[Saved entries]
****************************************

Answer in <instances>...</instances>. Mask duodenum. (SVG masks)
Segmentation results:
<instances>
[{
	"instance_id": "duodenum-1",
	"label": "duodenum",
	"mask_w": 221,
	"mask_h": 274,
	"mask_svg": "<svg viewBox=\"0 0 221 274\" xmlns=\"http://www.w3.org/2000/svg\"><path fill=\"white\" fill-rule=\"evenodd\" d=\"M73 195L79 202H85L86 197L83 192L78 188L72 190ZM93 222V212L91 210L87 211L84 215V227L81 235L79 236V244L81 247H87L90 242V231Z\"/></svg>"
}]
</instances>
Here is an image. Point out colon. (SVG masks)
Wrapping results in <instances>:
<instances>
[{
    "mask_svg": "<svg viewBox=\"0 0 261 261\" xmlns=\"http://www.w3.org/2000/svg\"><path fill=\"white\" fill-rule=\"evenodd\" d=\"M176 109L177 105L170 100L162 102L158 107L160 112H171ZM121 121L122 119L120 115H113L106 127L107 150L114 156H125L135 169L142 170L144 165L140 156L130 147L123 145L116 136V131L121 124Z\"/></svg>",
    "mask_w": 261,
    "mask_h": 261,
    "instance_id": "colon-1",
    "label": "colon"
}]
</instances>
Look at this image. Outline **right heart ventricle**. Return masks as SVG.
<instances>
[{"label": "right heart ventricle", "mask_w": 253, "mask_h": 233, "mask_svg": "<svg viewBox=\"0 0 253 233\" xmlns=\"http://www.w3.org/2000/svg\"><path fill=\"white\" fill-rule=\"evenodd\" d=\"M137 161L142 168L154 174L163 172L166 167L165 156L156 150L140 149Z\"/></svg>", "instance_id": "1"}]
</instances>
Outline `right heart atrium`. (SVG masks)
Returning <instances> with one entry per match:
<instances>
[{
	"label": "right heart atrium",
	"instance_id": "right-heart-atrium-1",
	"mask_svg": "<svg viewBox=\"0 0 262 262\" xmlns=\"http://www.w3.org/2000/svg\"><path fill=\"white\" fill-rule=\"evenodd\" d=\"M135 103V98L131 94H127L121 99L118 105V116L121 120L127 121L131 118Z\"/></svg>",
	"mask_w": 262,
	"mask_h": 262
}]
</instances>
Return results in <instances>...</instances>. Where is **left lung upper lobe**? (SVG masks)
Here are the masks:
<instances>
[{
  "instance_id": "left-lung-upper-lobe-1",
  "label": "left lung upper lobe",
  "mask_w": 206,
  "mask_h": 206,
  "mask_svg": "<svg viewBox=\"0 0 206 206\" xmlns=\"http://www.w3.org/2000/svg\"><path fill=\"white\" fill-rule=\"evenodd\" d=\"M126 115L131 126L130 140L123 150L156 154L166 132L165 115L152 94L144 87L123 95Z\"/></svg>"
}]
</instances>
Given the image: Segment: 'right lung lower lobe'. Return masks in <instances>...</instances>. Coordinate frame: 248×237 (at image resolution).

****************************************

Stated goal:
Select each line of the items above that contains the word "results", and copy those lines in their original order.

Right answer:
Segmentation results:
Wrapping results in <instances>:
Return results in <instances>...</instances>. Where is **left lung upper lobe**? (SVG masks)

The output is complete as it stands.